Le potenzialità conflittuali dell’uso dei social sono state immediatamente comprese dal governo che nei tre giorni precedenti alla prima manifestazione (26 giugno) ha formato squadre speciali (composte da elementi di servizi segreti, antiterrorismo, dipartimento delle investigazioni criminali) che hanno fermato gli influencer più in vista per seminare il terrore ed impedire l’espressione del libero pensiero, garantito dalla costituzione. Ma la vera notizia è il superamento da parte di questo movimento delle barriere create dall’appartenenza etnica e tribale, divisioni che hanno caratterizzato la vita sociale kenyana, abilmente usate per tenere diviso il paese.

 

È l’effetto dello tsunami generazionale che travolge tutta l’Africa.

 

Il presidente William Ruto ha dapprima imboccato la strada del decisionismo dispiegando l’esercito a fianco della polizia, per poi dirsi disponibile ad un dialogo di facciata ed infine capitolare (dopo 15 giorni di proteste e 41 vittime negli scontri) con il ritiro della legge finanziaria e lo scioglimento dell’esecutivo. Una sconfitta politica pesantissima per un presidente eletto due anni fa proprio dai giovani grazie alle promesse (non mantenute) di sostenere i lavoratori poveri e che apre una ferita insanabile nella coalizione di governo che lo sostiene penalizzata duramente dall’azzeramento. Elementi che rendono difficile una riconferma per il prossimo mandato presidenziale. Ma che mettono in discussione anche la credibilità internazionale di Ruto, che a Washington ha ricevuto l’investitura del più leale alleato degli Stati Uniti.

 

La voragine del debito pubblico è di circa 2,5 miliardi di euro. Il Fondo Monetario Internazionale ha concesso al Kenya un ulteriore prestito ponendo però come condizione l’aumento delle entrate nelle casse dello stato.
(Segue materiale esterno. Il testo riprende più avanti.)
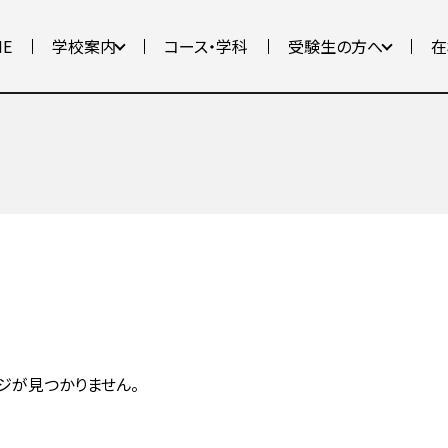
ME
学校案内
コース・学科
受験生の方へ
在
ジが見つかりません。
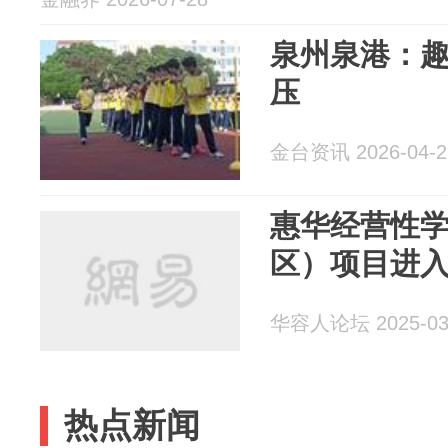
泉州泉港：
压
金台资讯 2026-04-2
惠华经营性
区）项目进
华容人论坛 2025-03
热点新闻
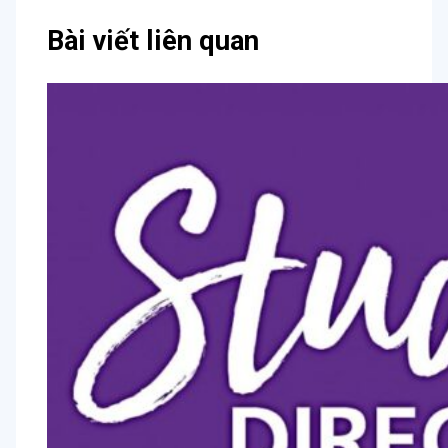
Bài viết liên quan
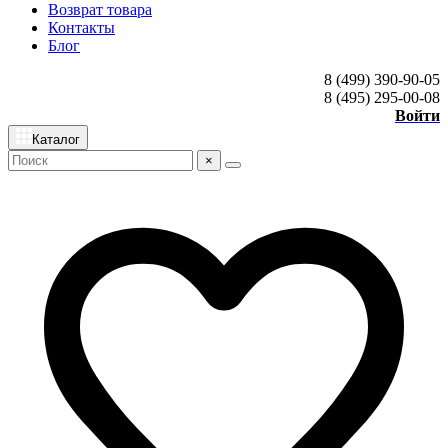
Возврат товара
Контакты
Блог
8 (499) 390-90-05
8 (495) 295-00-08
Войти
Каталог
×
Una emergenza finanziaria che si intreccia a inflazione, disoccupazione, contraccolpi della pandemia del Covid, conflitti russo-ucraino (blocco importazione del grano) e israelo-palestinese (aumento costi trasporti merci): una miscela diventata esplosiva. Ruto ha pensato di trovare soluzioni con l’aumento delle tasse su beni primari come pane, olio da cucina, uova, prodotti per l’igiene e automobili ma anche su tariffe telefoniche, navigazione internet, commissioni bancarie. Misure draconiane da cui però erano state esclusi aumenti degli stipendi dei parlamentari, appannaggi alle first lady di presidente e vicepresidente che non hanno nessun riscontro di figure costituzionali, rinnovo del parco auto statale, stanziamenti per rinnovo delle residenze presidenziali, aumento del numero dei consiglieri nelle istituzioni pubbliche, una prebenda elargita a spese dei contribuenti per servizi resi nelle campagne elettorali.

 

«Per ogni 100 scellini che il governo raccoglie in tasse – ha dichiarato Ruto – 61 servono a ripagare il debito pubblico del paese».

 

Una preoccupazione che non lo ha distolto fino ad ora a combattere la corruzione, il cancro del Kenya.